Let them win, but if they cannot win, let them brave in the attempt.
The 22nd annual Area 15 Special Olympics was held last week and each athlete competed with the oath of the Olympian in their hearts.
This year had a record breaking attendance with 285 athletes competing in track and field events at James D. Lillard Field at Heritage High School. The events ranged from the 50- and 100- yard dash, softball throw, long jump to wheel chair events.
Before the games, two athletes set out on a five mile run in the 2008 Law Enforcement Torch Run. The father and son team, Gregg and Riley Marion ran, one by foot and the other by stroller, alongside the Special Olympic Torch, starting at the Blount County Justice Center and ending at the Heritage High School track. It was a run that they have been planning since last year.
“We’ve seen the torch travel past us and thought it would be neat to run with them since Riley had to be there anyways,” Gregg Marion said. His wife, Konni, called the organizers of the torch run and within no time the word spread and they “suddenly became celebrities.”
“It was an awesome run,” he said. “It is something we definitely plan on doing again next year, and hopefully we can get some friends to run too,” he said.
Gregg and Riley met with five other athletes at Heritage and with one final lap around the track - the Flame of Hope was lit.
The day was filled with cheers, hugs and congratulations as each athlete competed in his or her events. The age range of the athletes was a young as 8-years-old and went to athletes in their mid-60s.
Area Director Cookie Crowson, assistant director of Parks and Recreation, said the day was a huge success. As she walked around all the events, she was greeted with smiles and high-fives, and from the expressions on the athletes’ faces, she knew the day was an achievement they will remember.
This year was the 40th anniversary of the Special Olympics, and Crowson has been with the Blount County Special Olympics since its first appearance in 1986. “This event would not have worked without the volunteers,” she said. The countless hours the volunteers put in are vital in making the day possible, she added.
“We will actually start tomorrow to plan for the next year. We have 11 months and 29 days to critique and improve (it) for next year,” she said.
The track and field events are not the only Special Olympics Games Crowson and her volunteers direct. She said they are attempting to make a yearly schedule of competitions in different sports. So far there is basketball in February, swimming in March, track and field in April, bowling in September and roller-skating in November.
It was not just the 300 volunteers that made the Special Olympics a success. Crowson said there were some unsung heroes. “People always forget about the parent aspect,” she said. “They are a tremendous part of the community and (they) encourage their children to do their best.”

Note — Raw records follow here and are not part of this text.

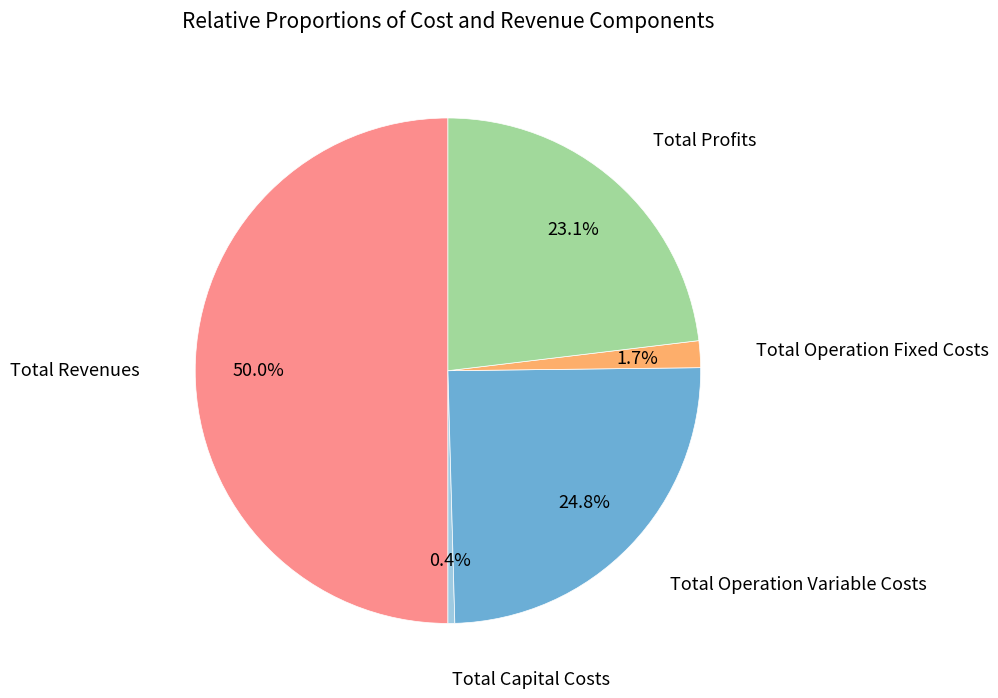

Count the number of slices in the pie.

5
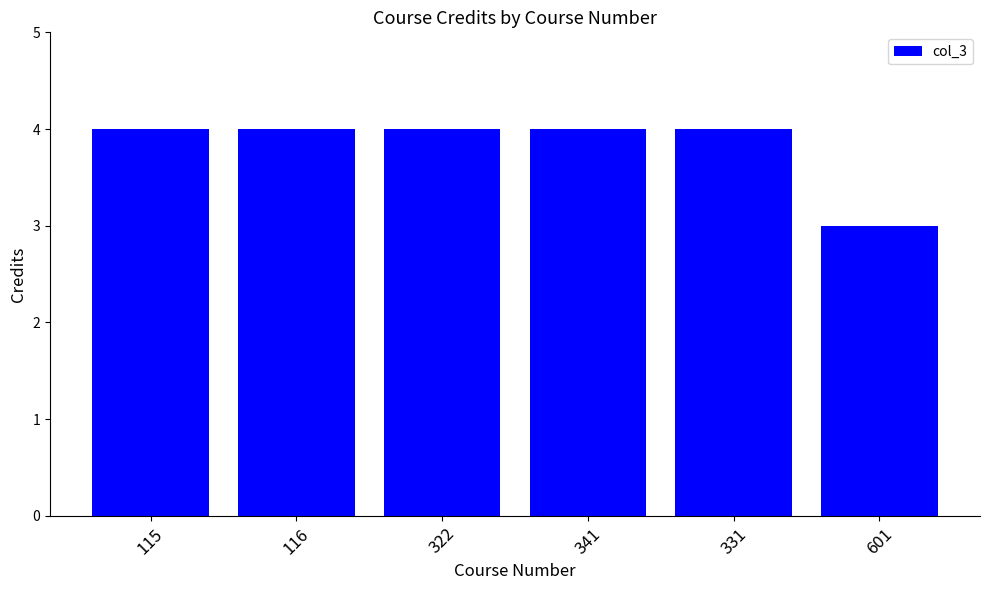

Reading left to right, list all the values displayed in this chart.

4	4	4	4	4	3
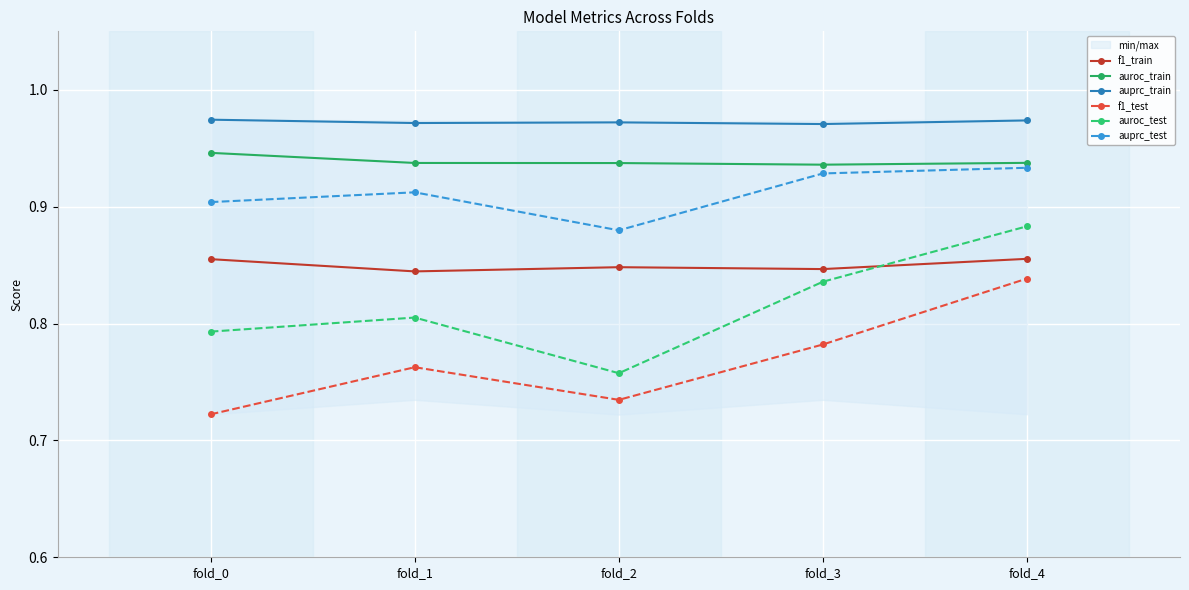

What is the highest value of the auroc_test series?

0.9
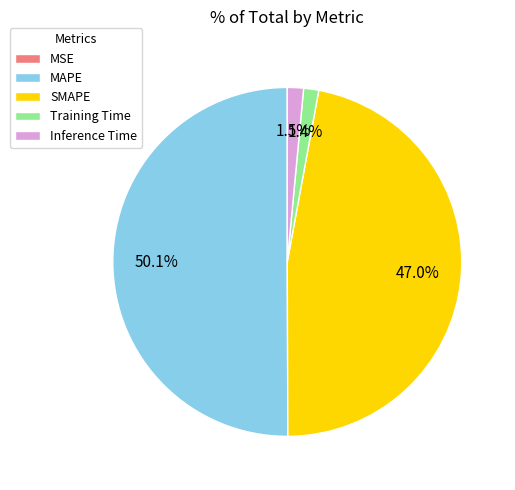

What percentage is the Training Time slice, to the nearest percent?

1%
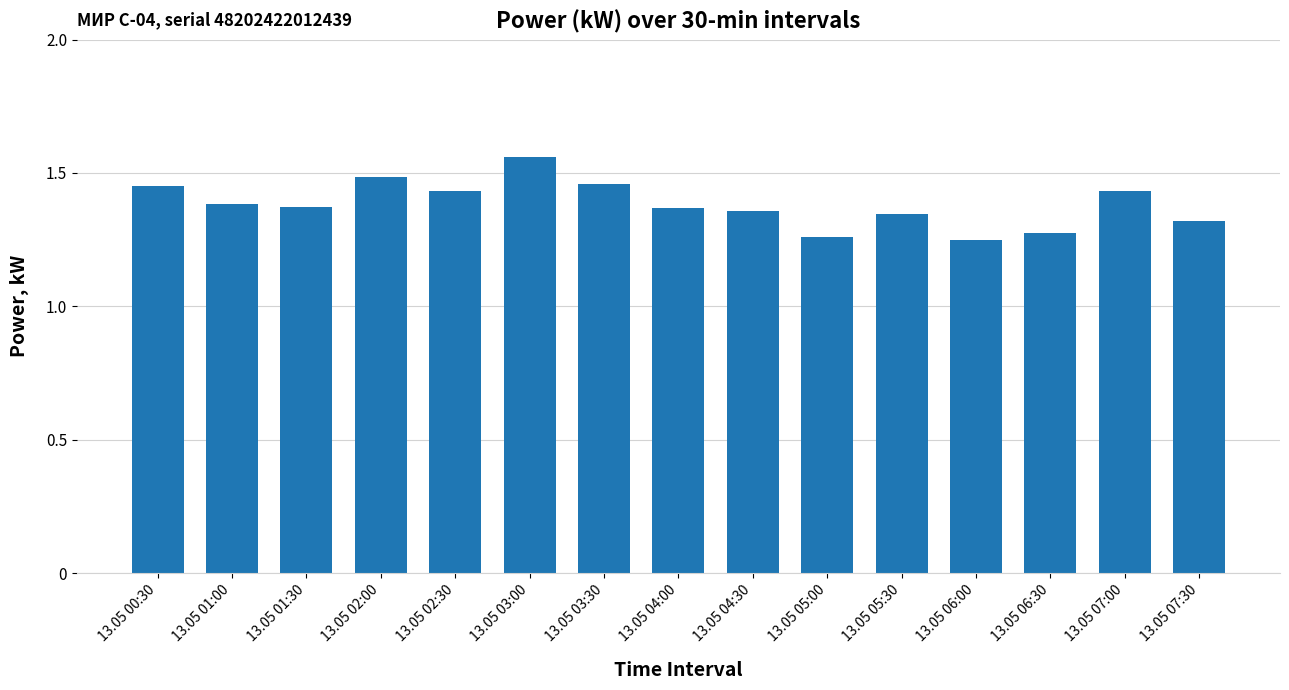

True or false: the data shows 1.4 at 13.05 01:00.

True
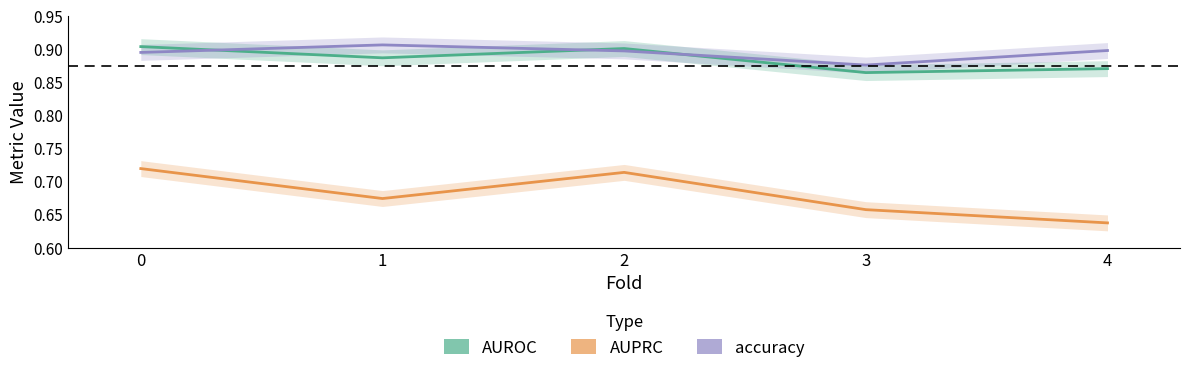

Rank the series at 3 from highest to lowest value.

accuracy, AUROC, AUPRC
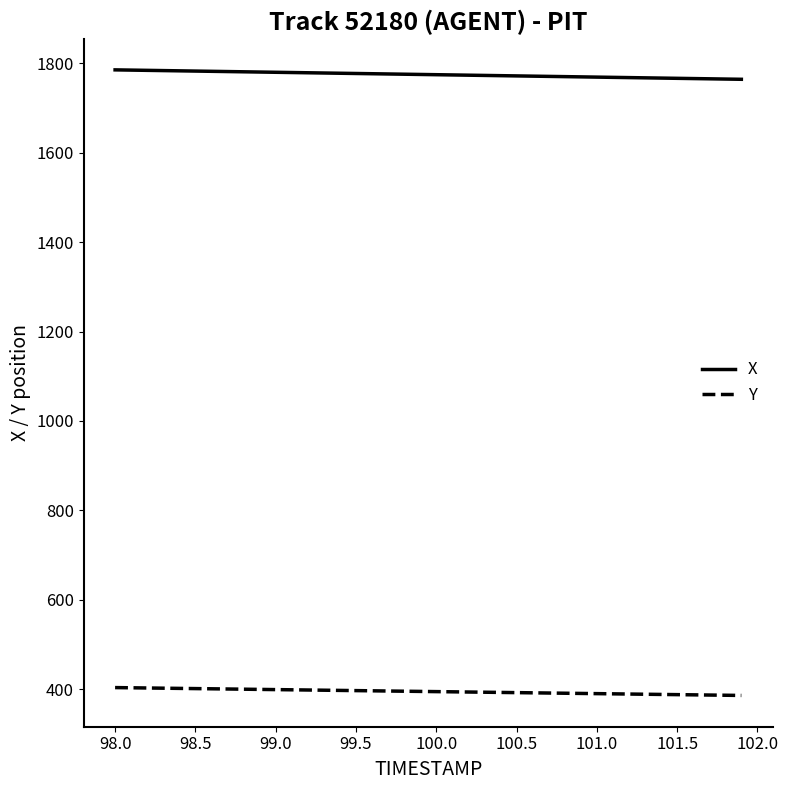

What is the highest value of the X series?

1785.7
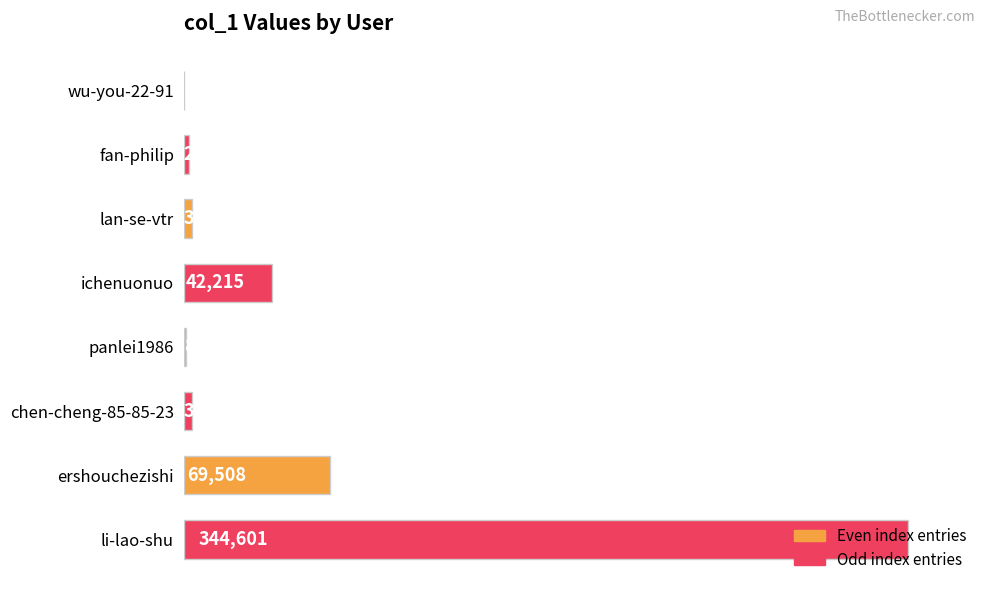

Where is the data nearest to the value 172398?

ershouchezishi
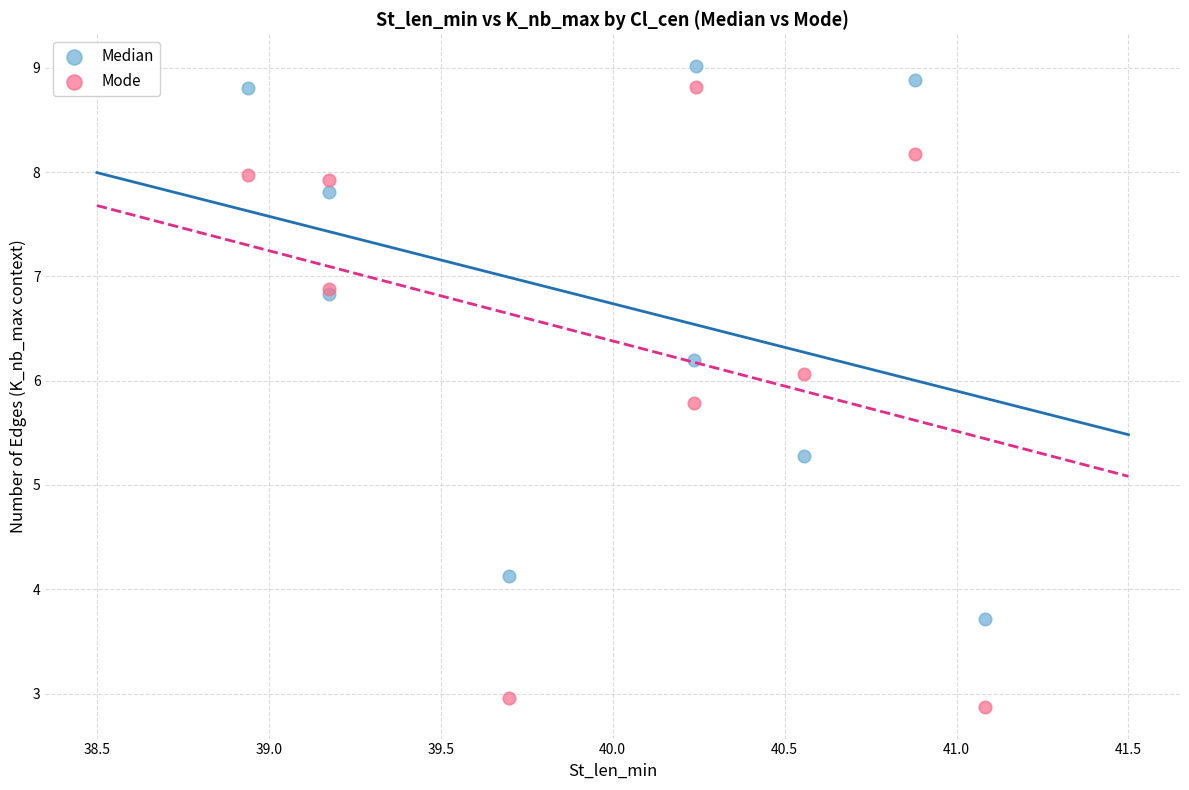

Which series has the widest spread of Y values?

Mode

No one understands that more than Jennifer Lopez-Gutierrez.
Lopez-Gutierrez is the mother of 12-year-old Chanelle Stopp and this was their debut in the track and field Special Olympics. Chanelle participated with nine of her classmates from Eagleton Middle School. “This is her first time doing anything like this,” Lopez-Gutierrez said. “She wanted to join (every event) that she could. I’m just very excited for her.”
Chanelle placed in second in both of her events -- the 50-yard dash and the long jump. Her mother said she did enjoy the track and field events but she prefers the other Special Olympic Games, specifically the roller-skating. “Her favorite part was just hanging out with her friends and having a good time,” Lopez-Gutierrez said.
Chanelle was awarded a second place medal for her events but Crowson said there is not an athlete who goes home empty handed. “There are the first, second and third place medals, but everyone goes home with a participant medal,” Crowson said.
The athletes are not the sole winners at the Special Olympics. “The athletes are the winners in some respect, but so are those of us who organized and volunteered. We take home more than we give,” she said.
During the Special Olympics, awards were handed out to top athletes and top coaches. The Colin Award, an Area 15 local award, goes to a “Special Olympian who stands out in the hearts and minds of others and as ‘going that extra mile’ every day.” The award is in tribute and remembrance of the former athletes and is named after Colin Bemis. This year’s 15th annual Colin Award recipient was James Horton of Maryville Middle School. “Thank you for coming to the Special Olympics. This is a great day. Thank you for the award,” he said.
The Virginia Simmons Coach of the Year was award to Debbie Boring of Lanier Elementary School for “(her) unselfish and loyal dedication to Area 15 in Blount County … facing adversity with courage … (and with) much appreciation for the personal influence to our children.”
As the day was coming to a close and the cheers of “I did it!” slowly faded, the Special Olympics’ Flame of Hope was extinguished, waiting to be relit next year.